Sì, ma come si arriva a ribaltare questo modo di pensare?
Sicuramente è fondamentale che ciascuno scopra i propri talenti per potersi esprimere appieno. Si devono unire piacere e dovere di farlo. Questo è uno dei passaggi fondamentali per cambiare rotta e prospettiva.
L’errore per lei cos’è?
Errore e sbaglio, come preciso nel libro, sono due cose ben diverse. Lo sbaglio è una distrazione, che ci porta a perdere l’attenzione sul momento presente, per cui ha ben poco da insegnarci. L’errore, al contrario, è una salutare esplorazione, che può portarci a scoprire molte cose interessanti e nuove! L’apprendimento, fin dalla più tenera infanzia, è strettamente legato al piacere dell’errare, nel senso di vagare senza una meta, lasciandosi stupire e illuminare da ciò che si incontra lungo il cammino. Ben venga, dunque, l’errore, inteso come una piacevole ed efficace capacità di esplorazione e scoperta! Sbagliare è umano, ma errare a questo punto è molto più utile e divertente! Inoltre, è fondamentale liberarsi dalla paura di sbagliare e dal timore di essere giudicati, che ci paralizzano e impediscono di partecipare attivamente ed esprimerci pienamente! Nel libro ho sviluppato questa riflessione in uno specifico paragrafo, in cui ricordo anche l’esperienza positiva del “Festival dell’errore”, che si svolge a Parigi, per incitare i più piccoli ad osare, innovare, uscire dal seminato e proporre idee nuove e creative, senza timore di sbagliare ed essere giudicati. Credo che questo valga anche per gli adulti.

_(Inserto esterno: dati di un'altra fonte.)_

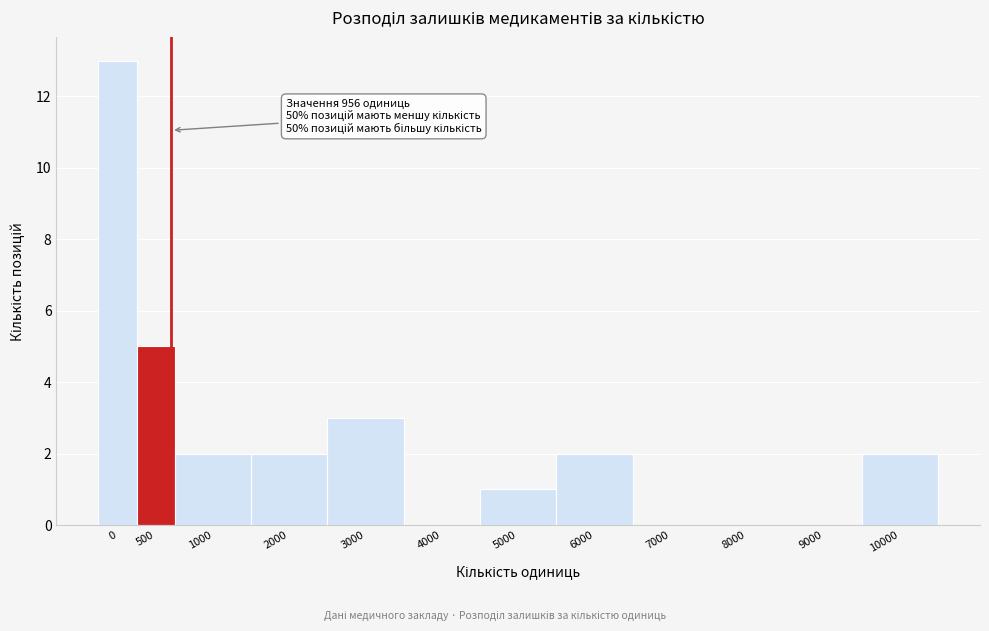

Reading left to right, what are all the values shown in this chart?

0=13	500=5	1000=2	2000=2	3000=3	4000=0	5000=1	6000=2	7000=0	8000=0	9000=0	10000=2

Siamo abituati a pensare che sbagliando si impara perché si fa autocritica. Ma a questo punto che spazio ha nella sua teoria la curiosità di sapere perché si fanno sempre gli stessi errori, che sarebbe un’altra via per il successo e quindi il cambiamento?
Penso che esprimersi pienamente, senza timore di sbagliare, ma facendo saggiamente tesoro dei successi propri e altrui per imparare a replicarli ci permetta di vivere pienamente la nostra umanità -in tutta la sua vulnerabilità- nelle relazioni, negli affetti, in tutti gli ambiti della nostra vita.
Cosa intende per successi?
Certo, non intendo il successo come fama, ma proprio come capacità di riuscire in quello che si sta facendo, qualunque cosa sia. Se impariamo a riconoscere i successi nostri e altrui possiamo quindi migliorare molto l’efficacia delle nostre azioni! E, per richiamare il nome del suo blog, imparare a diventare tosti, cioè capaci di essere sempre noi stessi.